Trapped in their homes, Palestinians have turned to email and the Internet to communicate with each other and with the outside world. This has produced scores of innovative websites and many innovative uses of ICT. In one pioneering example of distance learning, Bir Zeit University, near Ramallah, has created a web portal (‘ritaj’) that helps its 5,500 students participate in courses when they are prevented from attending university.

As the job market shrinks, educated young Palestinians increasingly see ICT as an outlet for their skills. The private technology sector in the territories also remains surprisingly innovative.

In fact, to the extent that the empowerment of Palestinian civil society contributes to peace, then IT is playing an indispensable role. This may explain why the Israeli army ransacked the offices of so many NGOs and stole hard drives from NGO computers during its incursion into Ramallah last April (Operation Defensive Shield).
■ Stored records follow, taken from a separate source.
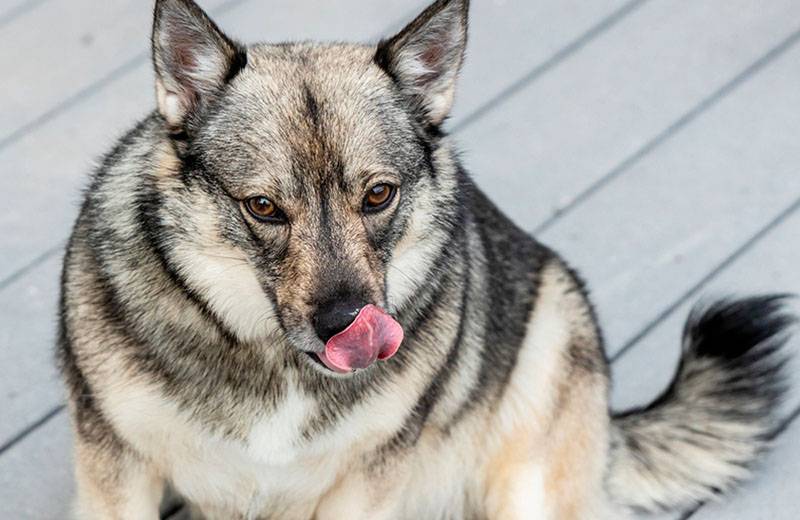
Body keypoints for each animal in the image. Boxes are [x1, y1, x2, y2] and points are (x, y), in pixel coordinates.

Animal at [57, 1, 792, 520]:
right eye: (262, 207)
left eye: (378, 195)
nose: (348, 325)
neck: (276, 365)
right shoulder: (117, 474)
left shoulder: (364, 491)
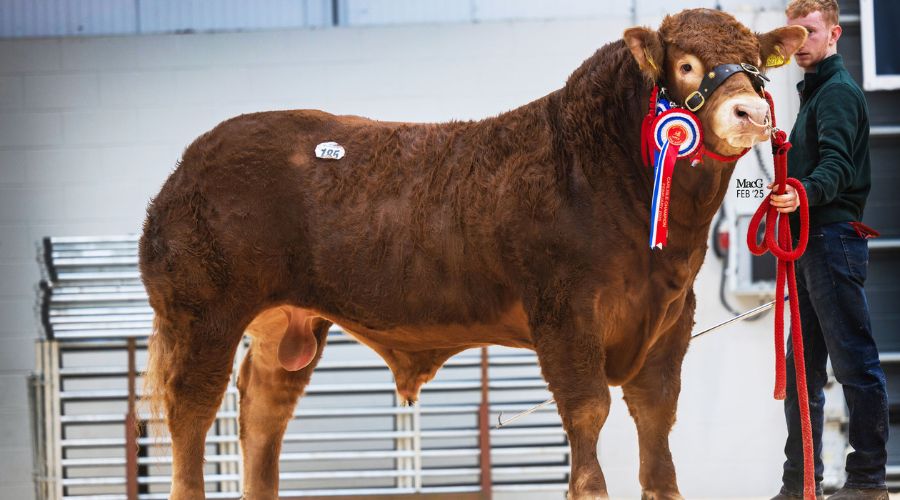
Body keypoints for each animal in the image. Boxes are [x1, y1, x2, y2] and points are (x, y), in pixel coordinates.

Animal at [142, 8, 808, 500]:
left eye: (756, 65)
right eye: (688, 64)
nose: (751, 110)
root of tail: (187, 165)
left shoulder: (673, 314)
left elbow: (656, 419)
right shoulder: (565, 311)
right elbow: (588, 409)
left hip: (285, 326)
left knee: (262, 413)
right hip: (203, 313)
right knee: (191, 411)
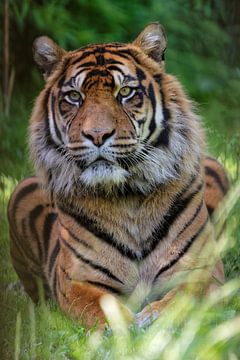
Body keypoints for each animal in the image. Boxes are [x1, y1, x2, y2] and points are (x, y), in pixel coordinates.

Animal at [7, 21, 229, 328]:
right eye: (74, 97)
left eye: (125, 92)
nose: (97, 135)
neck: (127, 197)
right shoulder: (76, 281)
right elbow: (100, 305)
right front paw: (125, 327)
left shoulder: (203, 271)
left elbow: (184, 299)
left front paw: (154, 317)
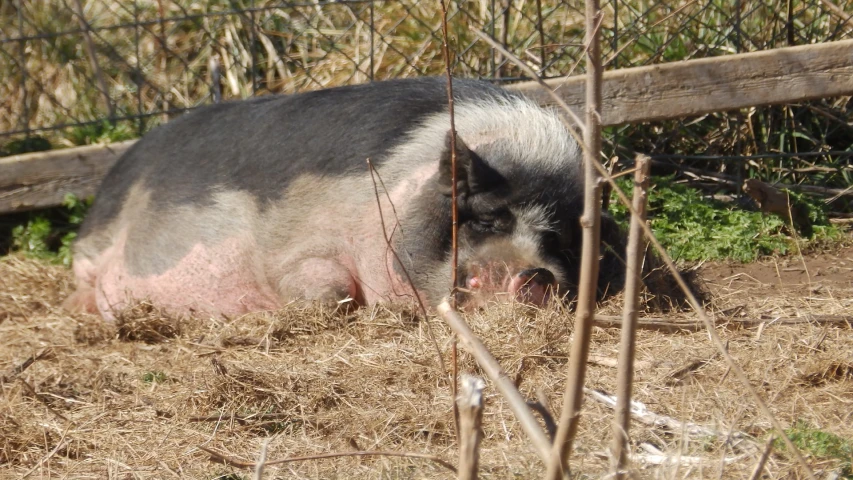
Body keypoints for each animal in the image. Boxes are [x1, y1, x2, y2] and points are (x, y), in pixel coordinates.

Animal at [66, 78, 624, 318]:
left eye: (560, 241)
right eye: (488, 219)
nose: (535, 275)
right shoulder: (292, 248)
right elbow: (326, 288)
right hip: (92, 246)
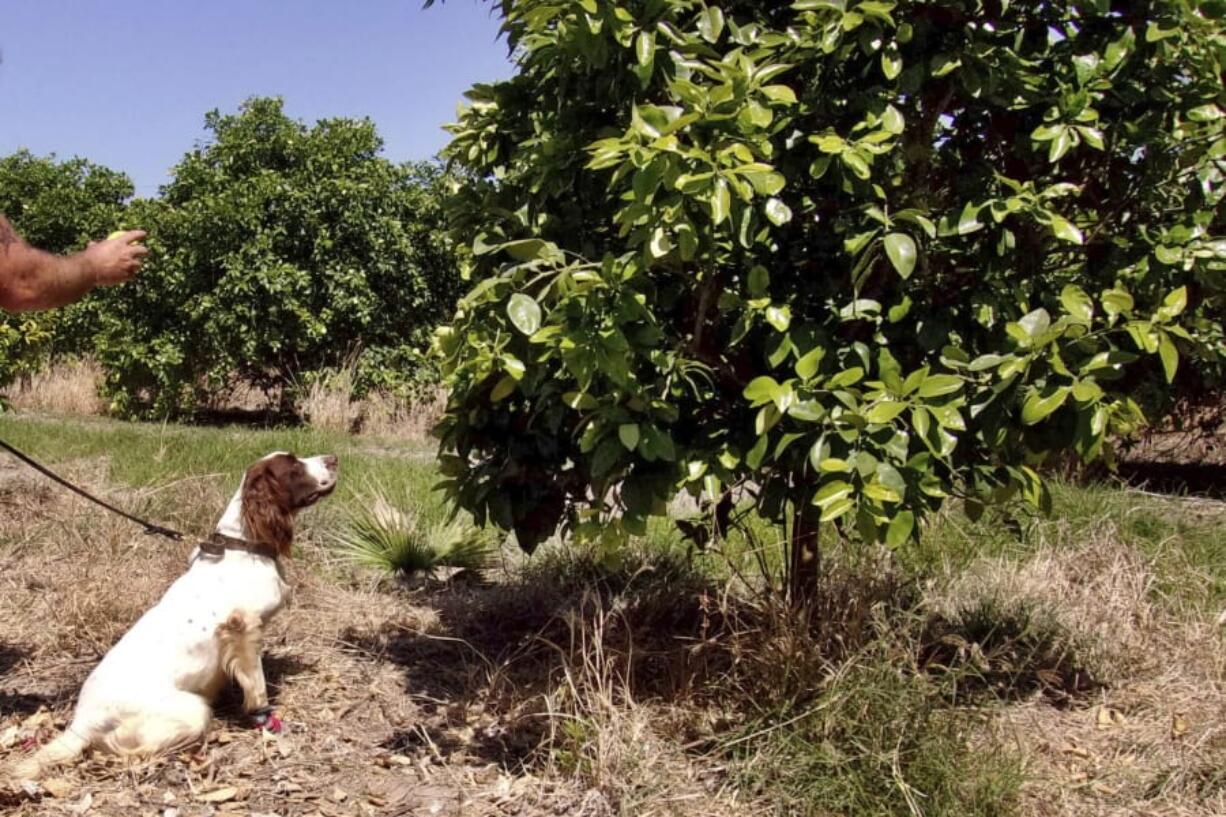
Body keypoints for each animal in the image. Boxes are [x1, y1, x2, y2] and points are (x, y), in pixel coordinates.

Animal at [11, 451, 338, 775]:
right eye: (293, 465)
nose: (333, 458)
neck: (245, 546)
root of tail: (82, 724)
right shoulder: (243, 629)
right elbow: (256, 685)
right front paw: (263, 717)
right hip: (192, 711)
Whether or not ICT can contribute to conventional peace initiatives is less clear. Palestinians are fiercely critical of ‘people to people’ initiatives, which seek to forge links between individual Israelis and Palestinians, because they imply an equality between the two sides and even offer an excuse to avoid addressing the deeper political obstacles to peace. Several of these cross-border initiatives exploit ICT, and will be examined in greater depth by the next round of research. Regular updates of the research will be posted on the AP site.

Funding for this research comes from the US Institute of Peace (Washington DC).



News from The Advocacy Project

Partnership with Georgetown University Offers Speaking Forum for Human Rights Advocates

AP joined up with the Institute for the Study of International Migration (ISIM) at Georgetown University to sponsor six human rights events during the fall semester. The events covered: landlessness and poverty in Guatemala; trafficking of women in East Europe; the destabilising impact of human rights on the Irish peace process; the demolition of Palestinian homes; the rehabilitation of child soldiers in Sierra Leone; and the human rights record of the World Bank.



New AP Outreach Coordinator Will Liaise With AP Partners

AP has recruited Ms. Kelly Kliebhan to serve as Outreach Coordinator at AP. Ms. Kliebhan’s job will be to keep in regular contact with AP’s partners, past and present, disseminate their information through the AP website and newsletter, and broaden their contacts by networking. Ms. Kliebhan is in the second year of a Master's program at Georgetown University, Washington DC, where she is studying for a degree in Communications, Culture and Technology. For more information, please contact Kelly.

Will Covey is joining The Advocacy Project as Executive Assistant. Mr. Covey is a graduate of Johns Hopkins University. He has served as an intern at the International Energy Agency and has a special interest in expanding community participation in elections.